§ Required task
Put the lines below, from the one containing "scientific name: Specklinia calyptrostele" through the one containing "genus: Crataegus", both included, into a Markdown table with the columns Row and Line. Number each row and leave out any blank lines.

— begin —

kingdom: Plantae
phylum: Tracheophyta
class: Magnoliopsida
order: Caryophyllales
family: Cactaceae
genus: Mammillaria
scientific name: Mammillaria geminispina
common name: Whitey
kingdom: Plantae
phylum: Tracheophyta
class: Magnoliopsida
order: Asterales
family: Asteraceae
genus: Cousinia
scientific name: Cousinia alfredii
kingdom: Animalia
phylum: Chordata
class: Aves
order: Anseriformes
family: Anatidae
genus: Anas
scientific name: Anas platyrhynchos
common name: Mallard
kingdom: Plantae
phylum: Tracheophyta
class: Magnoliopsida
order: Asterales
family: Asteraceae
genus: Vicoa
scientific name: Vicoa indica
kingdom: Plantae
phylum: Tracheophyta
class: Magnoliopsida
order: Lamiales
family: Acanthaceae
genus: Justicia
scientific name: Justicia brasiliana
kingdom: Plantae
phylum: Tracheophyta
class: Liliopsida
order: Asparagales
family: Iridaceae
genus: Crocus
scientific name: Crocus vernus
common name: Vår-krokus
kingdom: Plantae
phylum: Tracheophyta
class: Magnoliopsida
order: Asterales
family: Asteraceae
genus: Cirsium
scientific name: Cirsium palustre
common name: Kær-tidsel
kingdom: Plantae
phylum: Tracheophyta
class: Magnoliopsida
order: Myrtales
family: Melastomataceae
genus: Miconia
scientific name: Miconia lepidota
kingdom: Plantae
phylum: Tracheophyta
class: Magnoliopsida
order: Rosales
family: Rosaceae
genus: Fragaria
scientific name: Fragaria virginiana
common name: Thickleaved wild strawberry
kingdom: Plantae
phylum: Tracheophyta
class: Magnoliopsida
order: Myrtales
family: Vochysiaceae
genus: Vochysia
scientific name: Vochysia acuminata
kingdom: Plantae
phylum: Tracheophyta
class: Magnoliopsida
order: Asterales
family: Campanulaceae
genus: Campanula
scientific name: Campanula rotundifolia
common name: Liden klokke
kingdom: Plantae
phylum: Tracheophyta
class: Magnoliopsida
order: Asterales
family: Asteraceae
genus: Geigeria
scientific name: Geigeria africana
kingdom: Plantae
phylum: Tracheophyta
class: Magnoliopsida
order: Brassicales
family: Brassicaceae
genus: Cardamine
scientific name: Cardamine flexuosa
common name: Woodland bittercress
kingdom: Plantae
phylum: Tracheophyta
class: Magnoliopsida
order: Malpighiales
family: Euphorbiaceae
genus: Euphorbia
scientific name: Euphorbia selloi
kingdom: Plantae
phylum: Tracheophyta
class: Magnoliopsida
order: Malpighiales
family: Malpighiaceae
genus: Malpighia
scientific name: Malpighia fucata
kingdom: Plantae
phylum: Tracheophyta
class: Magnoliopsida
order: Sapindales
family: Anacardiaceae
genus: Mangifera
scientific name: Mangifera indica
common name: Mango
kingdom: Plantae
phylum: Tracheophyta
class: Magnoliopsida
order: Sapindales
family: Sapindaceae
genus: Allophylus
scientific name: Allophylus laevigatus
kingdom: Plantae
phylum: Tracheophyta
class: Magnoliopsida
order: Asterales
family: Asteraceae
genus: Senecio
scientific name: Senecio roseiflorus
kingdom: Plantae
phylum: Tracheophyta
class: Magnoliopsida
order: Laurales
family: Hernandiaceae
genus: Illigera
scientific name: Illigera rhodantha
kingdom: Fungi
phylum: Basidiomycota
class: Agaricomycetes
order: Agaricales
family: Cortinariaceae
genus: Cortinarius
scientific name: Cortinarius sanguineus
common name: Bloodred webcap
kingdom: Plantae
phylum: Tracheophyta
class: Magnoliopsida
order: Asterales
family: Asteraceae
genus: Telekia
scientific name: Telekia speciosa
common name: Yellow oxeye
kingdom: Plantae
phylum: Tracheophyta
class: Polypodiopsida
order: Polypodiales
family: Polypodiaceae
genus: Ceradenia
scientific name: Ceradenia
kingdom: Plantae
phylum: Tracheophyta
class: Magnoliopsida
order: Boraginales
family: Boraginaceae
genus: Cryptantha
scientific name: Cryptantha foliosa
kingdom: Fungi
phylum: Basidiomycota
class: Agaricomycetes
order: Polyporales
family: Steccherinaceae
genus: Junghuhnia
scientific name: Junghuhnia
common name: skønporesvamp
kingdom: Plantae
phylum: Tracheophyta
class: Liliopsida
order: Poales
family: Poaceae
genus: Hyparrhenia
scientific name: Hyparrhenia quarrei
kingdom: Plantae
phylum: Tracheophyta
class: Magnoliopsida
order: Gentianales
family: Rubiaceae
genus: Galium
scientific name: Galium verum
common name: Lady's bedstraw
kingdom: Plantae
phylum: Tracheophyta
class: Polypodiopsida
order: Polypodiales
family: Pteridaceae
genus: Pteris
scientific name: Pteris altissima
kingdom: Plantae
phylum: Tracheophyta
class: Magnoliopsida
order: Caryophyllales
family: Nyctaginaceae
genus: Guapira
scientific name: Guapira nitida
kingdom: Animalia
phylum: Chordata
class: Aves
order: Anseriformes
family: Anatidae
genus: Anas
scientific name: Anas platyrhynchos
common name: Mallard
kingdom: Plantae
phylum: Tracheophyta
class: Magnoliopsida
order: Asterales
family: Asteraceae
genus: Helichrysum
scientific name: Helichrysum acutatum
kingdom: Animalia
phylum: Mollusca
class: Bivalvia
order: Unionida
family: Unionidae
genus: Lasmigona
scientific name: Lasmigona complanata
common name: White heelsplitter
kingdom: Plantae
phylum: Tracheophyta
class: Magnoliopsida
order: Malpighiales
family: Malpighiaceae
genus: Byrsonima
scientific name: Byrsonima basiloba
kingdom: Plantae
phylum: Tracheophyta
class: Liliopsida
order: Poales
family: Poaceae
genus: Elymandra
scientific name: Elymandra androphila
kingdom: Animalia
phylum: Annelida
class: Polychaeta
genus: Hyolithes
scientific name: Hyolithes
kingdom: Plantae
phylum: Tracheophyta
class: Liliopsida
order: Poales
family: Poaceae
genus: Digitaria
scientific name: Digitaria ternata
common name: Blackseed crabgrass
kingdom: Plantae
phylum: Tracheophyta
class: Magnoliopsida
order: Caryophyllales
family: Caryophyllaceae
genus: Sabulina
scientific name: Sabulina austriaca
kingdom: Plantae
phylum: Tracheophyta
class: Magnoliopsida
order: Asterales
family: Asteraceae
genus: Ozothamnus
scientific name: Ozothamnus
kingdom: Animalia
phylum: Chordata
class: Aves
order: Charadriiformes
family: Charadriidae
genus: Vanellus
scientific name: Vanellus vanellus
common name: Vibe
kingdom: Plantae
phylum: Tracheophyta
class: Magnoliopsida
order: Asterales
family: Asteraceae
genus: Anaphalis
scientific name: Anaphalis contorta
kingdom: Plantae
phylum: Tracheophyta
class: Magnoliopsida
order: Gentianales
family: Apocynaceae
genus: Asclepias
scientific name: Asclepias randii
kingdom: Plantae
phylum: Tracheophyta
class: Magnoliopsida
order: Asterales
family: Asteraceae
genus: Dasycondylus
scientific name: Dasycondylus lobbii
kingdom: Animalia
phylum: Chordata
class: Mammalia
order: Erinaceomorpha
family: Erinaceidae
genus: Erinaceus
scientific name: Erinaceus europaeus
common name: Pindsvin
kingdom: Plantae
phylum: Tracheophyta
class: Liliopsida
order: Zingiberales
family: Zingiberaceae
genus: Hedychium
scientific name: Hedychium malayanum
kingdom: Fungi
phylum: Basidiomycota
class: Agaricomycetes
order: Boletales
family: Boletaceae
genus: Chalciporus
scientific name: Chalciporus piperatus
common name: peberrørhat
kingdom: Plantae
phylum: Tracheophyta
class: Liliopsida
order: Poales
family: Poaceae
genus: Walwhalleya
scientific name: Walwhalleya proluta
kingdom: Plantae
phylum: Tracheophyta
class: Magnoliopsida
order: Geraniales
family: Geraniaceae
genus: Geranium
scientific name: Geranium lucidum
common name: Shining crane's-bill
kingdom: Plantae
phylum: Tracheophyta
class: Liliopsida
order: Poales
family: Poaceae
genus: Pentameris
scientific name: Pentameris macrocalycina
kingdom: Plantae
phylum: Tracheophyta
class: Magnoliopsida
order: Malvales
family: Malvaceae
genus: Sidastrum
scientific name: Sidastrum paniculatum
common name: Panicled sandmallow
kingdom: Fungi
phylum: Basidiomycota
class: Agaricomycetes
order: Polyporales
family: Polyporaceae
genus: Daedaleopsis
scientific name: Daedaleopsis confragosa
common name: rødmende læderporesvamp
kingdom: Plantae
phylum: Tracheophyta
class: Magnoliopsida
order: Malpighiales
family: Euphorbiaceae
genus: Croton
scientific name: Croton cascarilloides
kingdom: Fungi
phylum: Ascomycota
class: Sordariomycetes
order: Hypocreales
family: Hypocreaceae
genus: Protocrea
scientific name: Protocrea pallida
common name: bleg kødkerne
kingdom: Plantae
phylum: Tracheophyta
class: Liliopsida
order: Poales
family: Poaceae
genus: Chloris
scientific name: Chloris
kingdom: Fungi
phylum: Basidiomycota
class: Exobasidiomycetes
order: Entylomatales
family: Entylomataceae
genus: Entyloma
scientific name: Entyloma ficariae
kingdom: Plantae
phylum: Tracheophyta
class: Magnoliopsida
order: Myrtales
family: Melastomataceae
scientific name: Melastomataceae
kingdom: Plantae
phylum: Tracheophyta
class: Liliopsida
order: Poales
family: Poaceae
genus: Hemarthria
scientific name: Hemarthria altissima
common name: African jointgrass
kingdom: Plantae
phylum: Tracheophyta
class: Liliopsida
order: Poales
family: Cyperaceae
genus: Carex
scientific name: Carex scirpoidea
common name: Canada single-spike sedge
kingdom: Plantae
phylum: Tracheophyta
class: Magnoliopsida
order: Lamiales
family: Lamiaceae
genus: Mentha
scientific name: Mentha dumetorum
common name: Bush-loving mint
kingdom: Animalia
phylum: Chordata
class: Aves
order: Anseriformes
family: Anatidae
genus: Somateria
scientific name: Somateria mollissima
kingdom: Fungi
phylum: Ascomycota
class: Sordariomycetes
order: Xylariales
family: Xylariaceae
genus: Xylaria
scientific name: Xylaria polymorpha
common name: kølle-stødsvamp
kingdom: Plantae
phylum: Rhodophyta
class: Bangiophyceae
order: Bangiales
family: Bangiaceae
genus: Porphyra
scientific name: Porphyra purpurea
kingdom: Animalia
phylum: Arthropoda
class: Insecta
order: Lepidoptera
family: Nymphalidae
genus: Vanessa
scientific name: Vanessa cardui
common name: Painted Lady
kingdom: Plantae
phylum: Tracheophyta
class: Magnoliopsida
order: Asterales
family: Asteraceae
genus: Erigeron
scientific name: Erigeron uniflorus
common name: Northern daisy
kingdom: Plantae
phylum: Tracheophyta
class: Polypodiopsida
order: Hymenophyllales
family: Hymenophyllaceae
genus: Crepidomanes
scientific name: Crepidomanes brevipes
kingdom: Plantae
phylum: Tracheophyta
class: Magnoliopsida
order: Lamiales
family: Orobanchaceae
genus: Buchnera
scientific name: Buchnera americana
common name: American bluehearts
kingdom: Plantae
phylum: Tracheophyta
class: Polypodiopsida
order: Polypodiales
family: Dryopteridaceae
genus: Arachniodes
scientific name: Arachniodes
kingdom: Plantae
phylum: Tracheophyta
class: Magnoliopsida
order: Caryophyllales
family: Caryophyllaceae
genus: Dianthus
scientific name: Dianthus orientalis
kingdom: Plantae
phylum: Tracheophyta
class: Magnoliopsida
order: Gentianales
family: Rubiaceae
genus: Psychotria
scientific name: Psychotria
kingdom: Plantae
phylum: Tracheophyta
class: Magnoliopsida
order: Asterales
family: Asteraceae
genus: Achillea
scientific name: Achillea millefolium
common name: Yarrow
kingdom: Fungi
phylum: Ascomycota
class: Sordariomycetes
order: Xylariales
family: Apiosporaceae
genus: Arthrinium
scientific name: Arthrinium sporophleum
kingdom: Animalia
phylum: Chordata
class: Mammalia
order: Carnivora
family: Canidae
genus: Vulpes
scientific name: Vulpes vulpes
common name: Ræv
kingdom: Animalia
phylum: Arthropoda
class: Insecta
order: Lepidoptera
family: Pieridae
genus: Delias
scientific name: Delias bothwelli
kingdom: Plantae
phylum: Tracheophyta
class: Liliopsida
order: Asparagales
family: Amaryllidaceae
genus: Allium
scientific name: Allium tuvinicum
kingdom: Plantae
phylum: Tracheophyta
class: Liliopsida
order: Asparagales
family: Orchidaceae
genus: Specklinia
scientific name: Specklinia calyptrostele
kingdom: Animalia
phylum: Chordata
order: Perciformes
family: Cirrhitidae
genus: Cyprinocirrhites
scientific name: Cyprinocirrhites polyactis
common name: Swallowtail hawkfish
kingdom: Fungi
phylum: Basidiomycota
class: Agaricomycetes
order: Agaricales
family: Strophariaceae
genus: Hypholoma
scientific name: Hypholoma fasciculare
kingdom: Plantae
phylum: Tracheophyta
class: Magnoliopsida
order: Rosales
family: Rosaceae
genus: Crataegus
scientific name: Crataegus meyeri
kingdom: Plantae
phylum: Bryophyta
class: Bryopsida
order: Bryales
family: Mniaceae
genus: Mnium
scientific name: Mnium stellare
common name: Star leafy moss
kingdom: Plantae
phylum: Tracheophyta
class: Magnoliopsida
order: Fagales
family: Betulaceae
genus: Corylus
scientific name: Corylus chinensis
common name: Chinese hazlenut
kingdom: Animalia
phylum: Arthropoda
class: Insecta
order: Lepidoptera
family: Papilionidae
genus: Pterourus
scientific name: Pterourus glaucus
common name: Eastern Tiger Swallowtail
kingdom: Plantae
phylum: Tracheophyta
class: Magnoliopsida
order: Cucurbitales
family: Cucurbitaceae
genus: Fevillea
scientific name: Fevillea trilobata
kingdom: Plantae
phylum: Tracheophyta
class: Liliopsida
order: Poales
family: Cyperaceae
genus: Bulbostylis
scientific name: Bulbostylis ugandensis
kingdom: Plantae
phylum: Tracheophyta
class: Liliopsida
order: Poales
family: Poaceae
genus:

— end —

§ Final result
| Row | Line |
|---|---|
| 1 | scientific name: Specklinia calyptrostele |
| 2 | kingdom: Animalia |
| 3 | phylum: Chordata |
| 4 | order: Perciformes |
| 5 | family: Cirrhitidae |
| 6 | genus: Cyprinocirrhites |
| 7 | scientific name: Cyprinocirrhites polyactis |
| 8 | common name: Swallowtail hawkfish |
| 9 | kingdom: Fungi |
| 10 | phylum: Basidiomycota |
| 11 | class: Agaricomycetes |
| 12 | order: Agaricales |
| 13 | family: Strophariaceae |
| 14 | genus: Hypholoma |
| 15 | scientific name: Hypholoma fasciculare |
| 16 | kingdom: Plantae |
| 17 | phylum: Tracheophyta |
| 18 | class: Magnoliopsida |
| 19 | order: Rosales |
| 20 | family: Rosaceae |
| 21 | genus: Crataegus |